Source document:
As the easy money era enters its “final innings” investors must adjust their game, Will Low, Nikko Asset Management head of global equities, told a New Zealand audience last week.
And rather than relying on defensive shots Low said share investors need to get on the front foot with a strategic, attacking range of strokes.
“We’re at a fascinating juncture in market cycles,” he said. “Investors have been conditioned by quantitative easing (QE) to expect rising asset prices, and many assume that will continue.”
But Low said as the influence of QE inevitably wanes, strategies based on easy money assumptions could leave investors caught behind.
“Investors need to ask whether approaches such as low-volatility strategies – and other creatures of QE – are appropriate now,” he said. “Those strategies are very beholden to businesses linked to the environment we’re in now. But as stock-pickers we look for where the growth will be on a forward basis.”
According to Low, the QE-flooded investment world has floated share price/earnings to levels that imply “consistent and not insubstantial growth”.
“If this generation want to invest in the market and get the returns on the investment they have become conditioned to then one of two things must happen,” he said. “Either there are greater fools out there willing to pay a higher price or the implied growth in profits will arrive.”

Exercise brief:
Carry on the article about Will Low's advice to investors as the easy money era winds down, starting right after its last paragraph.

Supplied information:

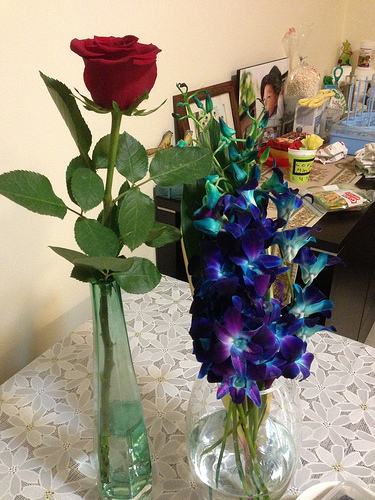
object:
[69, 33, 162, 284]
rose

Response area:
On the first count investors can only be “hopeful” at best, Low said, while “the evidence on the demand side is weak”.
For example, he said investors expecting high-yield stocks – such as utilities, telcos and real estate investment trusts (REITs) – to keep delivering returns could be disappointed.
“In their desperation for yield as interest rates have fallen investors have sought safe, defensive income in equities,” Low said, with the demand consequently compressing yields.
“We see pretty high risk now in any stock where the performance is related to the fall in bond yields,” he said. “We’re looking for names where valuations are better and with one eye on what is likely to happen next. We want to find companies with their own economic drivers that are not related to monetary easing.”
Nikko has identified some of that growth coming from “secular disruptors” such as Facebook, which the global fund holds. Low said the fund is also overweight in the healthcare sector.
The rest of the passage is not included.